(Excerpts from a dataset)
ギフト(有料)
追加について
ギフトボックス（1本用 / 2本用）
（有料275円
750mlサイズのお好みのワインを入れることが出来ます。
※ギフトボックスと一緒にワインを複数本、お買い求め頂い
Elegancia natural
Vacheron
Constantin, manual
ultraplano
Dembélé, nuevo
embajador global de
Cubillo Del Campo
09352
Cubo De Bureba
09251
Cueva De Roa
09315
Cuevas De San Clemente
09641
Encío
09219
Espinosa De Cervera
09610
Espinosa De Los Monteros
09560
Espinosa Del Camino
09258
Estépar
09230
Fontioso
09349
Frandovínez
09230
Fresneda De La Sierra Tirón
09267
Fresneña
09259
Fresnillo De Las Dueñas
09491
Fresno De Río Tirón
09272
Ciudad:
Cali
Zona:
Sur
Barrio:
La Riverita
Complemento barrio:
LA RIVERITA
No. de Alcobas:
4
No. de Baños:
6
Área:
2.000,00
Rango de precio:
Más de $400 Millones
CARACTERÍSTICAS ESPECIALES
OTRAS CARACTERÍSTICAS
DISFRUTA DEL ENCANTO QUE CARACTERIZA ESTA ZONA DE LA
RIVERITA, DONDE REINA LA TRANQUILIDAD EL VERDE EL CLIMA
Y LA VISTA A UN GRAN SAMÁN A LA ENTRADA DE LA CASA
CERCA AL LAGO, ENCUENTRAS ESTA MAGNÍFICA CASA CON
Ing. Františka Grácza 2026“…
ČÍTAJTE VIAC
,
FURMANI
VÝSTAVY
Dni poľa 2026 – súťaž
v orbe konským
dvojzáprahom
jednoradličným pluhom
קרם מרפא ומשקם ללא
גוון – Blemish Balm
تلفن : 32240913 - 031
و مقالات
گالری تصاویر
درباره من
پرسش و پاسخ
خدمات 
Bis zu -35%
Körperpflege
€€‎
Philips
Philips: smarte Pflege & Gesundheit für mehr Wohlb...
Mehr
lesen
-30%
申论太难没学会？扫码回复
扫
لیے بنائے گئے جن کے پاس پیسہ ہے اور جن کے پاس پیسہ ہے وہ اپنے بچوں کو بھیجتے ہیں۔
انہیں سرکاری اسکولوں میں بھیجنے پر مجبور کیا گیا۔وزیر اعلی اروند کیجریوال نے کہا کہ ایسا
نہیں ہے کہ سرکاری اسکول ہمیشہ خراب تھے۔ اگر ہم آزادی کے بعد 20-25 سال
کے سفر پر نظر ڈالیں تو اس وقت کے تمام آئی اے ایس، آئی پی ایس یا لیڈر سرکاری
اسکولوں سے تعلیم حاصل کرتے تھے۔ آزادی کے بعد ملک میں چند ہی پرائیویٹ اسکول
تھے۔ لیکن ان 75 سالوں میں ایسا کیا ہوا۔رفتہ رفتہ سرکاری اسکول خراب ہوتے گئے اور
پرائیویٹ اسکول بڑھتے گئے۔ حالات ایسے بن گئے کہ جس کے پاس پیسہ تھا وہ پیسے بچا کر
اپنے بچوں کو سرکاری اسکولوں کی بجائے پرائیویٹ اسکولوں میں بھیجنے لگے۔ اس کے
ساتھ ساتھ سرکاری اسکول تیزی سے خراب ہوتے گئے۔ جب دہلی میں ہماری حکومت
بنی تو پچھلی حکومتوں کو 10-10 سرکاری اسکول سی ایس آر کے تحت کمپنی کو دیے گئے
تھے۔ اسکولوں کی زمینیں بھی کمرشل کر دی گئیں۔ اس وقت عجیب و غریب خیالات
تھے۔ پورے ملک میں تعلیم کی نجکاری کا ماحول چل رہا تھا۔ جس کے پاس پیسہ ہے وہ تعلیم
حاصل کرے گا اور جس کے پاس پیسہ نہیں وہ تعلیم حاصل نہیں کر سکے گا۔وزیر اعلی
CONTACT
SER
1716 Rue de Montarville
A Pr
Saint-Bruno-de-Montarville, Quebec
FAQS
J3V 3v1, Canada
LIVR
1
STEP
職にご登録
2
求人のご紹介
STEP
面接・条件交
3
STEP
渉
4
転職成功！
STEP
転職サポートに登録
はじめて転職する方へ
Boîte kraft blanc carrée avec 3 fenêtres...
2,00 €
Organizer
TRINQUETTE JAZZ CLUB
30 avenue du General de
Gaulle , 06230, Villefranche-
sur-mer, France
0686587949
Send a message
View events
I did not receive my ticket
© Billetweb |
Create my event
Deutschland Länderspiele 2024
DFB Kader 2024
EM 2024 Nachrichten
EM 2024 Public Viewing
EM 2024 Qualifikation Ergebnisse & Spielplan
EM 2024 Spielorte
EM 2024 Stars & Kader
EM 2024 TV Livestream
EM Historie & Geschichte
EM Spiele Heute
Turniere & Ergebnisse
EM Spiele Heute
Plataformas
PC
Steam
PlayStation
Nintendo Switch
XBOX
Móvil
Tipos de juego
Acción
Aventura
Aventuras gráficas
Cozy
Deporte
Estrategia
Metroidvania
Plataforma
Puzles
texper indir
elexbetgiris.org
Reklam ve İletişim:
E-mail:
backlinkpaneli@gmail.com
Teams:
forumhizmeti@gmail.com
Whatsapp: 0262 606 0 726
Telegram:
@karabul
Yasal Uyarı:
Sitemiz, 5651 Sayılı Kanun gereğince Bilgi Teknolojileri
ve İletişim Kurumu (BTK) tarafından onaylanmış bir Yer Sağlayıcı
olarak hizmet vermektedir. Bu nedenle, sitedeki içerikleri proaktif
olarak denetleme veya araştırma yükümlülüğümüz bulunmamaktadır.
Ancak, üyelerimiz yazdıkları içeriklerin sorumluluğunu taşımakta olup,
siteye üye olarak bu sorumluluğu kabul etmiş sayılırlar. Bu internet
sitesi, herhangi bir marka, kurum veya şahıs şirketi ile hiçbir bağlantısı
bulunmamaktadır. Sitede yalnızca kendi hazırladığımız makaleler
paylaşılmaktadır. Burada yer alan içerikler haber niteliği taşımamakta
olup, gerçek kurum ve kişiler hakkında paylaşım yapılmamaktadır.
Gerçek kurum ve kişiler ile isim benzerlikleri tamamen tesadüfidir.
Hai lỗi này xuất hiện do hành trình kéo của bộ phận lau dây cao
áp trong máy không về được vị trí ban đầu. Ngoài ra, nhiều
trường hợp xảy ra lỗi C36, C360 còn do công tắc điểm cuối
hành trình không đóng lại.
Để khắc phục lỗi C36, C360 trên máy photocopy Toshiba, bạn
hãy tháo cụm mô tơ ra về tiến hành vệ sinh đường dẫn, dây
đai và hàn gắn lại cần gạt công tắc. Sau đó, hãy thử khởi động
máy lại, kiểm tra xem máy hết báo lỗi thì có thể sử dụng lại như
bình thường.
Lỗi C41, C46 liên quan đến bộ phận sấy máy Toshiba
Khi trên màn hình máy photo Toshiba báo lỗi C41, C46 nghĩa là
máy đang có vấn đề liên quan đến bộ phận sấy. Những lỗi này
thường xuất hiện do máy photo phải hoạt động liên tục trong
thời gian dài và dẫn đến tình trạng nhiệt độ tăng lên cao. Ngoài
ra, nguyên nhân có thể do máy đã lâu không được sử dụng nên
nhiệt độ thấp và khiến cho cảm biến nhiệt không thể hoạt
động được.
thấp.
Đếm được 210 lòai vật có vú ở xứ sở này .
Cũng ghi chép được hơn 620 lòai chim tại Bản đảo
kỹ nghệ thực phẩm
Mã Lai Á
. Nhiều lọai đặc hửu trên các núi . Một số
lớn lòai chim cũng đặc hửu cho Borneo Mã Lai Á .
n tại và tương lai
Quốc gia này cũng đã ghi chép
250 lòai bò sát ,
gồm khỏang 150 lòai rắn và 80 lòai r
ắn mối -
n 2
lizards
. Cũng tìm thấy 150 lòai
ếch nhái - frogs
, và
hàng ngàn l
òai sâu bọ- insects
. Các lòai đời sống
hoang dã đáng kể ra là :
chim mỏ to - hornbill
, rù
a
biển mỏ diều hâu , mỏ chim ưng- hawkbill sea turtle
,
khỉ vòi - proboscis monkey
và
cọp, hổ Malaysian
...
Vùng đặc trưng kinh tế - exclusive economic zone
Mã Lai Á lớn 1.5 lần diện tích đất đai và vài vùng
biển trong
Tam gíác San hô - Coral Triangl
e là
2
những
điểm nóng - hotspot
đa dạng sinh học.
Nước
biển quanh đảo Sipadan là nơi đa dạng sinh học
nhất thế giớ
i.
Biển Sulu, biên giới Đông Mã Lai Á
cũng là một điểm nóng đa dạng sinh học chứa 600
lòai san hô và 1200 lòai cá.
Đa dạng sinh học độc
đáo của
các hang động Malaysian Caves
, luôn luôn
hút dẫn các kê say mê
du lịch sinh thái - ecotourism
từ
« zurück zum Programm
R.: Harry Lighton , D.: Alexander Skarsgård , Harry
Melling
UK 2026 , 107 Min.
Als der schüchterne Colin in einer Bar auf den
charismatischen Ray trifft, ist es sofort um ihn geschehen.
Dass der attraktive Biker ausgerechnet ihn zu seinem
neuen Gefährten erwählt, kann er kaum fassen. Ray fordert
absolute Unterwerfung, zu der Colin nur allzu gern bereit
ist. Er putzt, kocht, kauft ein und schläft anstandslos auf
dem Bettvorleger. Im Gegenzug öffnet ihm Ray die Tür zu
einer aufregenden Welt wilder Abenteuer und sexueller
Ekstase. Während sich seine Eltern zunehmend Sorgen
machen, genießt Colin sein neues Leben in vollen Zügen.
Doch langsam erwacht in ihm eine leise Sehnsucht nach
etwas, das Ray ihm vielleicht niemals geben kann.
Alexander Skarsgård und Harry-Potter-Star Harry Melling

**Work required**:
Reproduce exactly every line between the line with "Mã Lai Á lớn" and the last line of the records above, both included.

**Result of the task**:
Mã Lai Á lớn 1.5 lần diện tích đất đai và vài vùng
biển trong
Tam gíác San hô - Coral Triangl
e là
2
những
điểm nóng - hotspot
đa dạng sinh học.
Nước
biển quanh đảo Sipadan là nơi đa dạng sinh học
nhất thế giớ
i.
Biển Sulu, biên giới Đông Mã Lai Á
cũng là một điểm nóng đa dạng sinh học chứa 600
lòai san hô và 1200 lòai cá.
Đa dạng sinh học độc
đáo của
các hang động Malaysian Caves
, luôn luôn
hút dẫn các kê say mê
du lịch sinh thái - ecotourism
từ
« zurück zum Programm
R.: Harry Lighton , D.: Alexander Skarsgård , Harry
Melling
UK 2026 , 107 Min.
Als der schüchterne Colin in einer Bar auf den
charismatischen Ray trifft, ist es sofort um ihn geschehen.
Dass der attraktive Biker ausgerechnet ihn zu seinem
neuen Gefährten erwählt, kann er kaum fassen. Ray fordert
absolute Unterwerfung, zu der Colin nur allzu gern bereit
ist. Er putzt, kocht, kauft ein und schläft anstandslos auf
dem Bettvorleger. Im Gegenzug öffnet ihm Ray die Tür zu
einer aufregenden Welt wilder Abenteuer und sexueller
Ekstase. Während sich seine Eltern zunehmend Sorgen
machen, genießt Colin sein neues Leben in vollen Zügen.
Doch langsam erwacht in ihm eine leise Sehnsucht nach
etwas, das Ray ihm vielleicht niemals geben kann.
Alexander Skarsgård und Harry-Potter-Star Harry Melling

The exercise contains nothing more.